Painting and repainting
I looked at the front of my house and saw some peeling paint. I looked again and saw more peeling paint. This did not make me happy. Just four years ago I painted the house. I know that proper preparation is critical for painting success. I spent days, no, more like weeks, on prep. I power washed. I hand scraped the entire house. Up and down the ladder. I scraped most of the south side of the house down to bare wood. Then I bought good paint, expensive paint. Paint that was supposed to last 25 years. I didn’t really expect 25 years but I was expecting more than four.
So last week I washed the front of my house and started removing the peeling paint. It came off in pieces as big as my hand, down to bare wood in about 20 places along the front of the house. When I looked at the pieces they were made up of both the new paint and the old paint. I figured I must not have prepped and painted as well as I thought I had. That’s what you hear about painting: poor prep=poor results.

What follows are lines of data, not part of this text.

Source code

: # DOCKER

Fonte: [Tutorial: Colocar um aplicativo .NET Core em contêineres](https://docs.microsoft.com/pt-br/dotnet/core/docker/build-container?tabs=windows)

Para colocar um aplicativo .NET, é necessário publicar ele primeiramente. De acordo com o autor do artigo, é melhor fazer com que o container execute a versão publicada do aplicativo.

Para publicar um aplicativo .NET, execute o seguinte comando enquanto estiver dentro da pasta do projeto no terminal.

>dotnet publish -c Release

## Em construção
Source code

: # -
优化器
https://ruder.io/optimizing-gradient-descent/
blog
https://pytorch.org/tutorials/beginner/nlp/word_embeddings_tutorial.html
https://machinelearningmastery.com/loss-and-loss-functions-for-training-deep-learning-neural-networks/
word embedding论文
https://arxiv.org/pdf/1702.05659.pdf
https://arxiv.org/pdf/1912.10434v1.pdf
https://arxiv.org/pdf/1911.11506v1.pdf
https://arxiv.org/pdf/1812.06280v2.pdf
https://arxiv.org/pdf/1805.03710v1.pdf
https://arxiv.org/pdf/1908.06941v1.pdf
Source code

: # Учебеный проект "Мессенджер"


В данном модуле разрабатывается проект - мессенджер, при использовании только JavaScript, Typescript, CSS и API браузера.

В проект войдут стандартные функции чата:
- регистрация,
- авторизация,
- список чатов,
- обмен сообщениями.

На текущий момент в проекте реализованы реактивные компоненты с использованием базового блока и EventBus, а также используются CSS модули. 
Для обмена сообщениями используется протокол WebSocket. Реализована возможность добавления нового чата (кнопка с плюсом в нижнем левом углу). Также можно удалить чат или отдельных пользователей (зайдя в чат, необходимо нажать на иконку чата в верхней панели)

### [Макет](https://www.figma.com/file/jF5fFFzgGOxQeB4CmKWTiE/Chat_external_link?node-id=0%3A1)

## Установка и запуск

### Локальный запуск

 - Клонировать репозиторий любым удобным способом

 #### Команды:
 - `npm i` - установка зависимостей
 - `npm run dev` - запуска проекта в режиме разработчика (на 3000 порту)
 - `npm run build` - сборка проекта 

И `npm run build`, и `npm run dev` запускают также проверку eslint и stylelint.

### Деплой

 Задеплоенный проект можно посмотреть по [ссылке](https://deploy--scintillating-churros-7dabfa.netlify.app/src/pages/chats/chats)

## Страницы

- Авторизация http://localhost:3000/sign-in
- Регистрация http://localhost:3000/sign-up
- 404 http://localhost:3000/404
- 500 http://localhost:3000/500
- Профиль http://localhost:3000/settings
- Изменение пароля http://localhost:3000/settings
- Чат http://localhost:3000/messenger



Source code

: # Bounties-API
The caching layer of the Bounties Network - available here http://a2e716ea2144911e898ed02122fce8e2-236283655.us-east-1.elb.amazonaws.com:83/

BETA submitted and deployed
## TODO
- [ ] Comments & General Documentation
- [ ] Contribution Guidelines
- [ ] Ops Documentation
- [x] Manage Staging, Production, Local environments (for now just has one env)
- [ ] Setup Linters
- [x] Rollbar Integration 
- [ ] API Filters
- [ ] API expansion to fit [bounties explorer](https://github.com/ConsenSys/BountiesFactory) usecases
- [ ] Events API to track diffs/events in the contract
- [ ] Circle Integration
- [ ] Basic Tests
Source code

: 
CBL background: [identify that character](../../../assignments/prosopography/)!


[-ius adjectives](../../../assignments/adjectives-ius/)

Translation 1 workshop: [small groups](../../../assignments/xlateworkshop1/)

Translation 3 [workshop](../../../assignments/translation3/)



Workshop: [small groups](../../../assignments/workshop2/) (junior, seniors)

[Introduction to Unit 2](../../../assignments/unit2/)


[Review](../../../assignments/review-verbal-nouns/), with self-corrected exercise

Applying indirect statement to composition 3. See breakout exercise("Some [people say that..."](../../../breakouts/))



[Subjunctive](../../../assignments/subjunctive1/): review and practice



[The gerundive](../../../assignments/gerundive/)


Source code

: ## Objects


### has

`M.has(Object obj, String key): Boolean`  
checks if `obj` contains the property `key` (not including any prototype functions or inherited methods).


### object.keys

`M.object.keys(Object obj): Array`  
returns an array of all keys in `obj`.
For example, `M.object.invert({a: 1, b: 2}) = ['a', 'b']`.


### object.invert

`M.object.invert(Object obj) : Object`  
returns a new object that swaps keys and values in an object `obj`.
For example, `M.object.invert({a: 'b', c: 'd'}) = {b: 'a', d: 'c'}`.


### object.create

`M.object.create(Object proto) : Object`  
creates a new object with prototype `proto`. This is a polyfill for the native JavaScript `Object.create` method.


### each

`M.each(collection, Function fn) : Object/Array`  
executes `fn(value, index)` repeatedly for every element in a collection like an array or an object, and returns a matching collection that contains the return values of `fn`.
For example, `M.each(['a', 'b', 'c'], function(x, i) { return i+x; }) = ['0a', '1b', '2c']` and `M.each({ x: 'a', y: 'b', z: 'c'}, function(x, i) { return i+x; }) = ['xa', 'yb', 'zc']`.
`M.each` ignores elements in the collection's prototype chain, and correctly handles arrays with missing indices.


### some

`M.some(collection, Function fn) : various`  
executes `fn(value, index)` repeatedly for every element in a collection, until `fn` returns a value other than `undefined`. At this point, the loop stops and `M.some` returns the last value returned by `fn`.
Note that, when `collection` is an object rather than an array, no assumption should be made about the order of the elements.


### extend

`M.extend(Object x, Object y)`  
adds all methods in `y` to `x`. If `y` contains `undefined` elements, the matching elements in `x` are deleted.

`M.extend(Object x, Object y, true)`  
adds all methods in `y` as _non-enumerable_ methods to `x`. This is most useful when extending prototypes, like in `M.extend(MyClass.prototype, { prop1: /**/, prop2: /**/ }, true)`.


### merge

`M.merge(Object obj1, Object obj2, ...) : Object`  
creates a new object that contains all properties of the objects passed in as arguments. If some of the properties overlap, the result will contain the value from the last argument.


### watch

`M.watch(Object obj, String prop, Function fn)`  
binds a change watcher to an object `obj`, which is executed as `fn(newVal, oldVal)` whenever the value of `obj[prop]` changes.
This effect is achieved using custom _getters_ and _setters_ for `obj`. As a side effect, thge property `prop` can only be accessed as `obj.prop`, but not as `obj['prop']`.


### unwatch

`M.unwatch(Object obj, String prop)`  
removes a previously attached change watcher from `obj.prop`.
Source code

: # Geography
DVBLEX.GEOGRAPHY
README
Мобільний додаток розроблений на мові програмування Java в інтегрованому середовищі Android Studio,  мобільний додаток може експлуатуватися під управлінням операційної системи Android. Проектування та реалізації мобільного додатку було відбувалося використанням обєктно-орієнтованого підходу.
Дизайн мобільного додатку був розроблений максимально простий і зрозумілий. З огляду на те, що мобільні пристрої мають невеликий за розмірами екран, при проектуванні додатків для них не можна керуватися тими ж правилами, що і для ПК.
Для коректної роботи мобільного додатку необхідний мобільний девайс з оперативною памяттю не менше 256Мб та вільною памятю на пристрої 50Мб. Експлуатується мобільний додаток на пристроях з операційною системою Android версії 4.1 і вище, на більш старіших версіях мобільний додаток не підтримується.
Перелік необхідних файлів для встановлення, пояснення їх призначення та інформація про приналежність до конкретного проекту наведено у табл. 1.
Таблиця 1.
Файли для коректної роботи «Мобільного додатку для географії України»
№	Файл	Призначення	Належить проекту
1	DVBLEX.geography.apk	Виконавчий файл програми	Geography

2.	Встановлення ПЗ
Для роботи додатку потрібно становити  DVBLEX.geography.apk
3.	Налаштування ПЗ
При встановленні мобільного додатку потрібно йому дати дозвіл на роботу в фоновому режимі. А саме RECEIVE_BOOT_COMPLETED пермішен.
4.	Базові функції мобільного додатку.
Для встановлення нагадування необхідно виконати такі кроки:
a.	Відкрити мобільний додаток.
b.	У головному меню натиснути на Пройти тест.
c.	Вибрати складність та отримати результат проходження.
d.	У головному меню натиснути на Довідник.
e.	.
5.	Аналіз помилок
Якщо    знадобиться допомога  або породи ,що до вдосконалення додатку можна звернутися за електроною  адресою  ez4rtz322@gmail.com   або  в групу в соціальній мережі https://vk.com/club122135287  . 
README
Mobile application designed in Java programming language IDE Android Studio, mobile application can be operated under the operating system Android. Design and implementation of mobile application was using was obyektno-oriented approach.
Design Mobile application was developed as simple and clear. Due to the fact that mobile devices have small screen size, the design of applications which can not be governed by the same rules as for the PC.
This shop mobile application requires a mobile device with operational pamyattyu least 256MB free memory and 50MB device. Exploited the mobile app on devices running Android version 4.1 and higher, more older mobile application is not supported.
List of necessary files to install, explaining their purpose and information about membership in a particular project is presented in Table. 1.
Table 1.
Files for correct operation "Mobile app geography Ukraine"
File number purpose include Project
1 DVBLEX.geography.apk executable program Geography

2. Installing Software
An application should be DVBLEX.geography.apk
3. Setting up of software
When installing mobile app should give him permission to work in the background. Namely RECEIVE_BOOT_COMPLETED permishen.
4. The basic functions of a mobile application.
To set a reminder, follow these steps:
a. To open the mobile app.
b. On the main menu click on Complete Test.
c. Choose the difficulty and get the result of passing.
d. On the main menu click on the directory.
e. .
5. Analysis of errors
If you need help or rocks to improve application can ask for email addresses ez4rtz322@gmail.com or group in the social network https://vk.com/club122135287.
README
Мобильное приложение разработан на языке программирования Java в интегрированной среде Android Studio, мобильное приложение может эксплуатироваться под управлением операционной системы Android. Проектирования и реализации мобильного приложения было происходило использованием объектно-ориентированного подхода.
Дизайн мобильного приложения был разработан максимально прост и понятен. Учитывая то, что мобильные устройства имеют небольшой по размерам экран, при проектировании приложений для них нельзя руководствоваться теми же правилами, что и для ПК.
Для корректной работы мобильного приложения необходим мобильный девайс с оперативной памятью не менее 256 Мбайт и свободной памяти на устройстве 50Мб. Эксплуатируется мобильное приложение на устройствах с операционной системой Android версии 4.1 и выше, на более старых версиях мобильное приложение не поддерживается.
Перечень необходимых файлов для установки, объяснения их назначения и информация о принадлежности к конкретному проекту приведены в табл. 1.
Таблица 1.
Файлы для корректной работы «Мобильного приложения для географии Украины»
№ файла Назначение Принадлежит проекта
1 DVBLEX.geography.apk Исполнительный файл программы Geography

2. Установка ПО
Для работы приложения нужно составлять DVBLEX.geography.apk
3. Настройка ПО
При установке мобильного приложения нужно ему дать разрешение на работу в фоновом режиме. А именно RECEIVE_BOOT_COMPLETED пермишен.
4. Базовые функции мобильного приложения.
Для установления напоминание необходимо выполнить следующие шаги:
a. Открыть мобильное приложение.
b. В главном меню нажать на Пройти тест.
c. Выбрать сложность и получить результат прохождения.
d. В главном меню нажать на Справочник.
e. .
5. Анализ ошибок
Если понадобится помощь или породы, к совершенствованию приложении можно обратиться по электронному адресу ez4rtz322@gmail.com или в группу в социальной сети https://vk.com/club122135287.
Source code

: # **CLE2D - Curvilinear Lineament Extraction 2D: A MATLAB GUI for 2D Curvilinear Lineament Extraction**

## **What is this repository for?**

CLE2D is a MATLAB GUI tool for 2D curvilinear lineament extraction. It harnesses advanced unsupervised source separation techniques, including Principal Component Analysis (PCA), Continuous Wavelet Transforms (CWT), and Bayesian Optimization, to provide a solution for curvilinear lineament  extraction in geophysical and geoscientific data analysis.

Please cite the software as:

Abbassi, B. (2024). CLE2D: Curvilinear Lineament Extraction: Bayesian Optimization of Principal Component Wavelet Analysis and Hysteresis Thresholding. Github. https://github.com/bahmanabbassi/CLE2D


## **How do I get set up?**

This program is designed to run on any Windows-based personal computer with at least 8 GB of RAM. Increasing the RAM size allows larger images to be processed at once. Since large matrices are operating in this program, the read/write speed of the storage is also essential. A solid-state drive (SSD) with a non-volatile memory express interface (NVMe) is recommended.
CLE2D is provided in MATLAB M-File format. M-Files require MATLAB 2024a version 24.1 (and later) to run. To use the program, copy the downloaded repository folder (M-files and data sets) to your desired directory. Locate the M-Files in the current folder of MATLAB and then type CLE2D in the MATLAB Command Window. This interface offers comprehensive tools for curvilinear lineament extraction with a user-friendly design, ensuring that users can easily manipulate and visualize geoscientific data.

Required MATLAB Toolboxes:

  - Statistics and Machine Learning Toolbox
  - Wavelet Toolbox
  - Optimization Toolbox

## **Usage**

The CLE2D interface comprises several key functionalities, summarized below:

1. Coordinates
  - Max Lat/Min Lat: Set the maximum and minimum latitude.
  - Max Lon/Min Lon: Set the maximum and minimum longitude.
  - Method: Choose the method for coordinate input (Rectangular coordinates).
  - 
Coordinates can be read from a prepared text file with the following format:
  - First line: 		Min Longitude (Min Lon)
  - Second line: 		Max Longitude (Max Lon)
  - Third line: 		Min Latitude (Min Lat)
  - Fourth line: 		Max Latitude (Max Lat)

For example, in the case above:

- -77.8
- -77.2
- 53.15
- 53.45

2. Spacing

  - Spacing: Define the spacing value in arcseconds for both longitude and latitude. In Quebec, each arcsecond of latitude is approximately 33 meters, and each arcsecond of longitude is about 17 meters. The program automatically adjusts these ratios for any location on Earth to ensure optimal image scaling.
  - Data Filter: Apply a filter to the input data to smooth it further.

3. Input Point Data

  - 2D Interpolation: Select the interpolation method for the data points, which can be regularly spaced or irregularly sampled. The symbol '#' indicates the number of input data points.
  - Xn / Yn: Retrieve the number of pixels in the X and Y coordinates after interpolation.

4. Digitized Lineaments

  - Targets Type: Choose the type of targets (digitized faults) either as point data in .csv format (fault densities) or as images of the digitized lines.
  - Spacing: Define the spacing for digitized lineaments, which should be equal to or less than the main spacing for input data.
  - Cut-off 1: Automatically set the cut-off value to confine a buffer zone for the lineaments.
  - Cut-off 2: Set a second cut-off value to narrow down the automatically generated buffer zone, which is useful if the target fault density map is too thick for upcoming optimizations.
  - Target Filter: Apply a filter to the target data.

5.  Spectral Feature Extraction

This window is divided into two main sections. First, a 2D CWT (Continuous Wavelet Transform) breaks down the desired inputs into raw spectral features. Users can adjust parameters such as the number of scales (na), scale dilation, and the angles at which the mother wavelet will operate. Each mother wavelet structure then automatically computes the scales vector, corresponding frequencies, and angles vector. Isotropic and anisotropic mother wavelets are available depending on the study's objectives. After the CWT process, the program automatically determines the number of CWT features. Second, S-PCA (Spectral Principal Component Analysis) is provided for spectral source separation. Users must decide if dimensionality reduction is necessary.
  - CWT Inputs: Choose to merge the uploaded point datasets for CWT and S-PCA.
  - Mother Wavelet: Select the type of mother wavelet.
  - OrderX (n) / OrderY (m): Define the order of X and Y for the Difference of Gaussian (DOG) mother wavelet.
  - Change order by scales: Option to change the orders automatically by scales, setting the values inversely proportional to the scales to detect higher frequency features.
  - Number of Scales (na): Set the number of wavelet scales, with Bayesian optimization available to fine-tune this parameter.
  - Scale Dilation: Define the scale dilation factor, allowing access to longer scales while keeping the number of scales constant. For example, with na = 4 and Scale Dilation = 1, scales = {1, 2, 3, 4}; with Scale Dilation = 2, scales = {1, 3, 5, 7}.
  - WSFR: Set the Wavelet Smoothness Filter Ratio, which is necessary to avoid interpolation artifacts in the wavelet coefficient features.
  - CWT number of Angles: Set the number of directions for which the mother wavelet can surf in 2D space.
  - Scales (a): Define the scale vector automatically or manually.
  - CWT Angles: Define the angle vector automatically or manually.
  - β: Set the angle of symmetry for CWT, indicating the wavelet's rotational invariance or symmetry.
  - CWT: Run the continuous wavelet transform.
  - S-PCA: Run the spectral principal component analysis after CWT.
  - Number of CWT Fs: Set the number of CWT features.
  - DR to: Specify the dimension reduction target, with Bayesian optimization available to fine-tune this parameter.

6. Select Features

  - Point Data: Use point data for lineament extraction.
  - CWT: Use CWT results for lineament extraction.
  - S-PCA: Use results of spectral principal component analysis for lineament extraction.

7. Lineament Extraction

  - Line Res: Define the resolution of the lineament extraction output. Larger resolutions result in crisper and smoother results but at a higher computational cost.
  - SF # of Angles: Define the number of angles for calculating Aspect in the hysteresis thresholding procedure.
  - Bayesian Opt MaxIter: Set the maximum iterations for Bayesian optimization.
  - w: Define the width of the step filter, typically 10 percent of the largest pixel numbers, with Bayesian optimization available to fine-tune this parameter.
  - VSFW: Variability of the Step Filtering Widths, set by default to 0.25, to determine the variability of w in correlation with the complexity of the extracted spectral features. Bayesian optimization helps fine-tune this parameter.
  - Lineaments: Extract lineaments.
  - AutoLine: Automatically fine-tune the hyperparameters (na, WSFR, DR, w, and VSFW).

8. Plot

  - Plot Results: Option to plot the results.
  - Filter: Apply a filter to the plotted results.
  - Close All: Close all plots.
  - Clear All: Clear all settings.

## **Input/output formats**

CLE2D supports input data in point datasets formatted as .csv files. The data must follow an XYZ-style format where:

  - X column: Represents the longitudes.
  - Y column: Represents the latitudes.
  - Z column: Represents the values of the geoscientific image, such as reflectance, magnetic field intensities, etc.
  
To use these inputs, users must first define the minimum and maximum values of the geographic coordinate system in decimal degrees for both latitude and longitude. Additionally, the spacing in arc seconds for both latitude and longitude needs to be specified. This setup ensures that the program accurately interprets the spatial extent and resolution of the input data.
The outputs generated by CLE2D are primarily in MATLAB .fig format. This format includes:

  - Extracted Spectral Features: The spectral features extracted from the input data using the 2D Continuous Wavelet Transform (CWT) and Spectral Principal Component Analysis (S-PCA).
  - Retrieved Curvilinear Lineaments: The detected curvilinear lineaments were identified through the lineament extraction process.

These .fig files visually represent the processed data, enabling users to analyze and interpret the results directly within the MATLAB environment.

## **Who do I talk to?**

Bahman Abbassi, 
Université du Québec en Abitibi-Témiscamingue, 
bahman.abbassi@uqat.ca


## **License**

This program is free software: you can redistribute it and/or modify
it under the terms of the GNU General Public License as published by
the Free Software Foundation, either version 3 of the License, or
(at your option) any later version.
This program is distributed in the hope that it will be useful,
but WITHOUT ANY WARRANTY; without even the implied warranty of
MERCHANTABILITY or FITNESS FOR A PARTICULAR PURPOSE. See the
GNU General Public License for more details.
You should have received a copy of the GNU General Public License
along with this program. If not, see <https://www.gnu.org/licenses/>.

Just because I just think like this, I also thought there is a metaphor in all this about our spiritual lives.
We do what we think we are supposed to do, as well as we can and still the paint peels. Growth in faith isn’t a one-time process. You can’t spend one summer working diligently on your spiritual life—scraping, washing, painting—and expect it to last 25 years. So with a philosophical sigh I began rewashing, rescraping, repainting, and thinking about spiritual formation as a never ending process.